Directeur de la rédaction et de la publication

 

Le titre originel de notre revue, créée en 1965 et devenu depuis 1997, notre sous titre, est pour ce numéro, le meilleur condensé des contributions qu’il entend proposer sur la stratégie et l’organisation.

Il est en effet, nécessaire de manière régulière, de se recentrer sur ce que les pédagogues appellent les fondamentaux.

Ainsi, dans sa dernière livraison, notre jeune consoeur et amie, La Revue française de Gestion, se pose-t-elle la question « À quoi sert la gestion ? ».
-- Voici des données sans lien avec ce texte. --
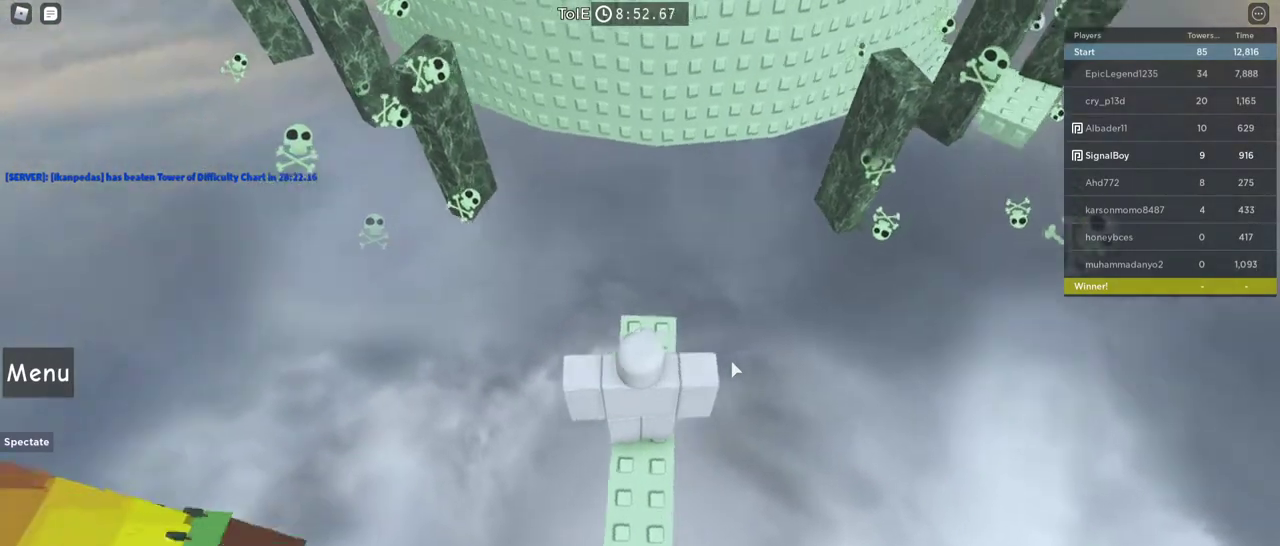
{"keys": [], "mouse": ["right"], "events": [[100, "w", "down"], [200, "w", "up"]]}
Plus prosaïquement, car nous sommes nés de la volonté créatrice de l’ICG (gestion et management stratégique des entreprises) et par la suite de l’Institut Français de Gestion (IFG), notre revue a toujours pour mission d’ancrer la Recherche à son terrain expérimental, pour former cadres et dirigeants. Pour nous, il ne peut y avoir de gestion « hors sol » qui se contenterait de reprendre avec plus ou moins de bonheur, des articles traduits d’autres continents, même plus ou moins « remixés » avec la « glose » de « gloires » professorales régionales voire nationales.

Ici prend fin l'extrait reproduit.